Spatial grounding data:
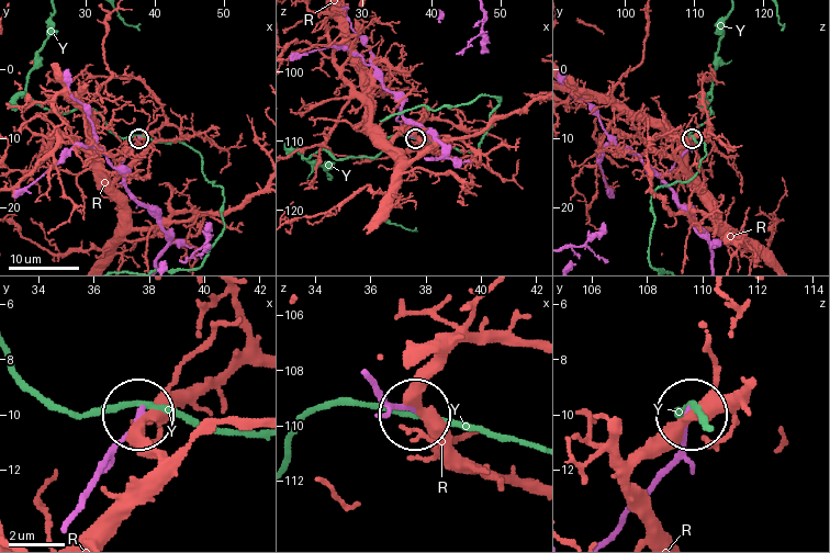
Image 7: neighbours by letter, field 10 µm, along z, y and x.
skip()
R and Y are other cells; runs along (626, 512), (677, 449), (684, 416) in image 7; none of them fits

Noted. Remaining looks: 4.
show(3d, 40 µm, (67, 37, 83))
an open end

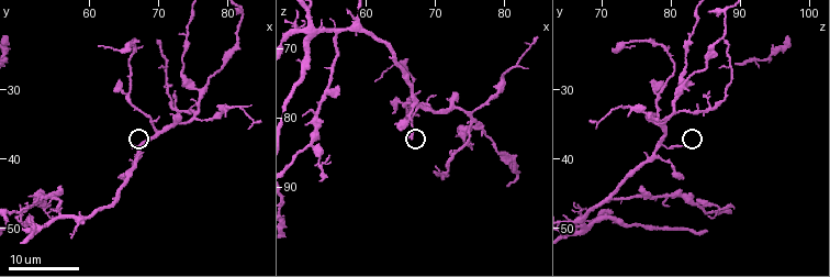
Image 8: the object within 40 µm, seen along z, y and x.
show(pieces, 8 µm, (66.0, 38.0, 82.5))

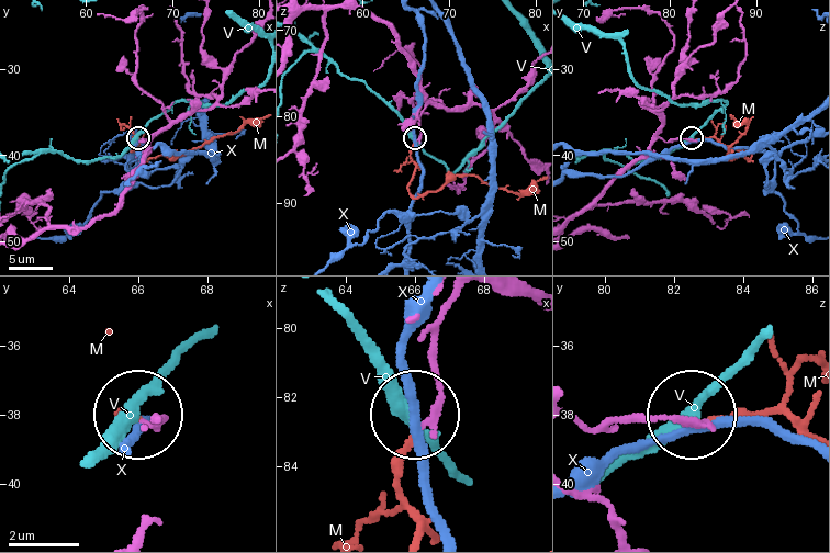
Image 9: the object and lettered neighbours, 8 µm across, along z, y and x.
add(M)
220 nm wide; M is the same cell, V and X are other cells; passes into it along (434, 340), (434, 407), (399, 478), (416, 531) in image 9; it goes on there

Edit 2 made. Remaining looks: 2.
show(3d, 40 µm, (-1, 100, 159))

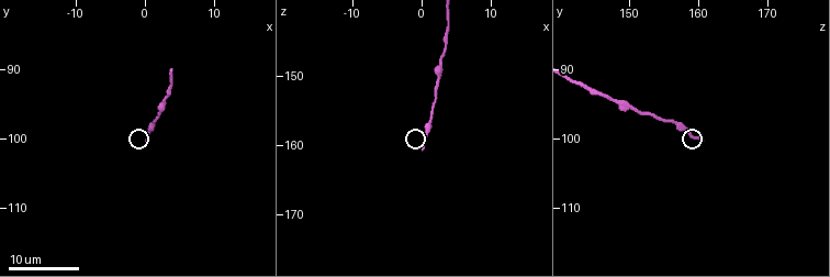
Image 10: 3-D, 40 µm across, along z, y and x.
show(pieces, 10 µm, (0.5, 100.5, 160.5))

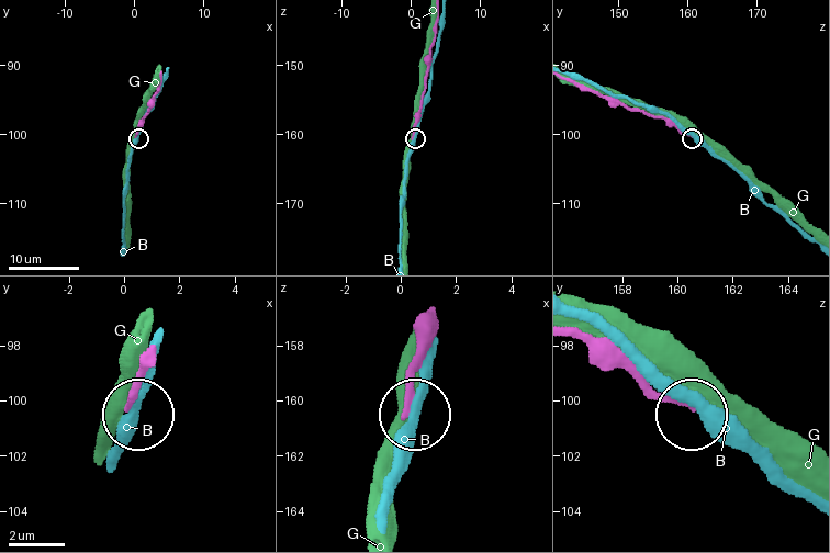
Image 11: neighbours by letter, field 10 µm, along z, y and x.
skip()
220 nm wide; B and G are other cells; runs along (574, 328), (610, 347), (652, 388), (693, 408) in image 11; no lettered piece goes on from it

**TASK DETAILS:** A verbatim copy of the data, pictures removed, is the expected result.

**RESPONSE FOR THIS EXERCISE:**
Image 7: neighbours by letter, field 10 µm, along z, y and x.
skip()
R and Y are other cells; runs along (626, 512), (677, 449), (684, 416) in image 7; none of them fits

Noted. Remaining looks: 4.
show(3d, 40 µm, (67, 37, 83))
an open end

Image 8: the object within 40 µm, seen along z, y and x.
show(pieces, 8 µm, (66.0, 38.0, 82.5))

Image 9: the object and lettered neighbours, 8 µm across, along z, y and x.
add(M)
220 nm wide; M is the same cell, V and X are other cells; passes into it along (434, 340), (434, 407), (399, 478), (416, 531) in image 9; it goes on there

Edit 2 made. Remaining looks: 2.
show(3d, 40 µm, (-1, 100, 159))

Image 10: 3-D, 40 µm across, along z, y and x.
show(pieces, 10 µm, (0.5, 100.5, 160.5))

Image 11: neighbours by letter, field 10 µm, along z, y and x.
skip()
220 nm wide; B and G are other cells; runs along (574, 328), (610, 347), (652, 388), (693, 408) in image 11; no lettered piece goes on from it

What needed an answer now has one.